___ 抜粋本文 ___
2011.02巻頭言

広宣流布は仏縁の拡大なり

 強盛な
   信心 炎と
    この地にて
   法戦走りし
     仏子に幸あれ

 「世界は待っているだけでは開けない。自分自身が近づいて開かねばならない」。中米キューバの大英雄ホセ・マルティの叫びである。
 この心を携え、一九九六年の六月、私はキューバへ飛んだ。平和・文化・教育の人間交流の扉を開くためである。今、かの地でも、創価の友の社会貢献が光っている。
 人生は行動だ。仏法は前進である。
 動かなければ、何も生まれない。
 語らなければ、何も始まらない。
 釈尊も、自分から気さくに語りかける人であった。「離反した人々を結びつけ、仲よくしている人々をさらに仲よくさせ」、和合の言葉を発していったと、仏典には記される。
 悟りすまして何もしない仏などいない。仏とは戦い続ける命だ。
 苦しみ悩む人間群の中に分け入り、汗まみれ、泥まみれになって、友のために尽くし抜く人こそ、最も尊貴なのである。その仏の陣列が、わが広宣の同志である。
 昨今、「無縁社会」と言われるように、人間の麗しき絆が失われ、心の孤独が深刻である。
 思えば鎌倉時代も、念仏の哀音に民衆の無力感は深まり、遠くに幻の往生を求め、現実の人間社会との関わりを厭う風潮が蔓延していた。
 その只中に、蓮祖が「国の為 法の為 人の為に」(御書P35)と開始されたのが、「立正安国」の対話である。
 この大精神で、創価の我らは「かしこへ・おしかけ・ここへ・おしよせ」(御書P502)と、勇敢に誠実に弾む命の対話を広げている。無縁社会を照らす究極の希望も、妙法にあるといってよい。
 御聖訓には「仏種は縁に従って起る」(御書P1467)と説かれる。
 ゆえに、積極果敢に縁を結んでこそ、成仏のための種は生ずる。
___
(記述問題):
A. 巻頭言のうち、「釈尊も、自分から気さくに語り」から「りを厭う風潮が蔓延していた。」までの部分を、一字一句変えずに書き出しなさい。
B. 巻頭言によると、筆者がキューバへ飛んだのは何年の何月か。
___ データセット内容 ___
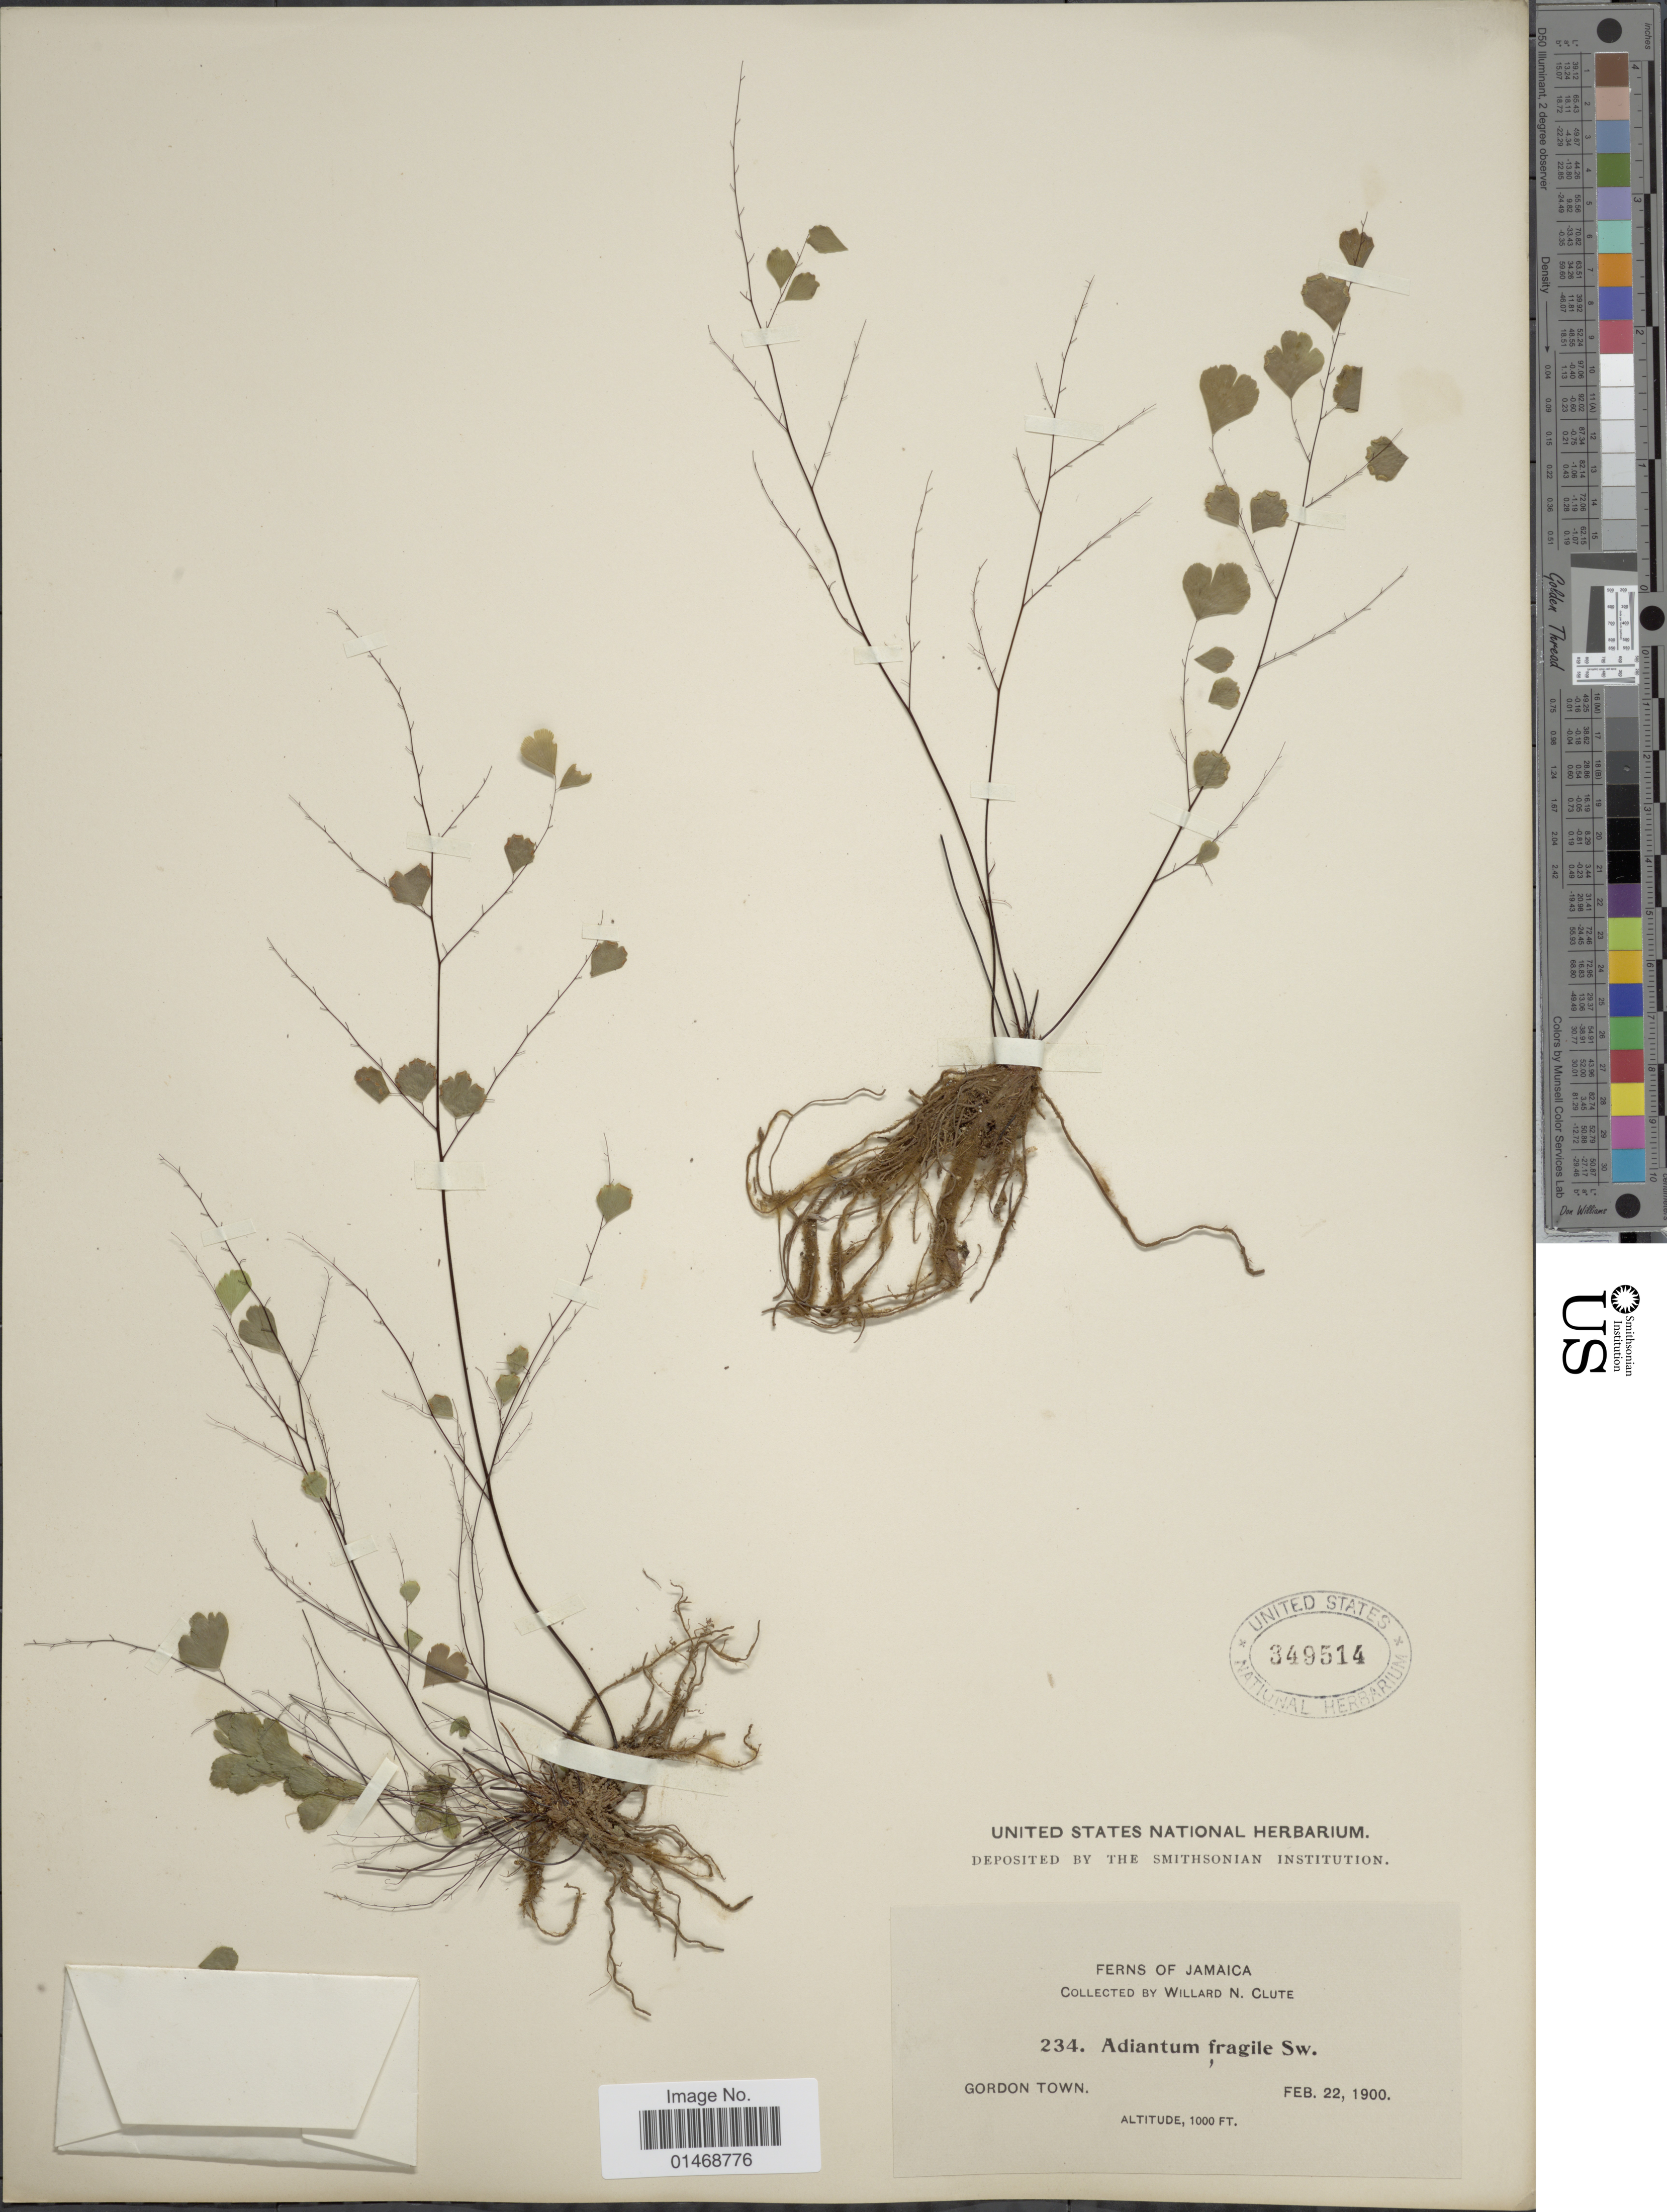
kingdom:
___
(解答):
A.
釈尊も、自分から気さくに語りかける人であった。「離反した人々を結びつけ、仲よくしている人々をさらに仲よくさせ」、和合の言葉を発していったと、仏典には記される。
 悟りすまして何もしない仏などいない。仏とは戦い続ける命だ。
 苦しみ悩む人間群の中に分け入り、汗まみれ、泥まみれになって、友のために尽くし抜く人こそ、最も尊貴なのである。その仏の陣列が、わが広宣の同志である。
 昨今、「無縁社会」と言われるように、人間の麗しき絆が失われ、心の孤独が深刻である。
 思えば鎌倉時代も、念仏の哀音に民衆の無力感は深まり、遠くに幻の往生を求め、現実の人間社会との関わりを厭う風潮が蔓延していた。

B. 一九九六年の六月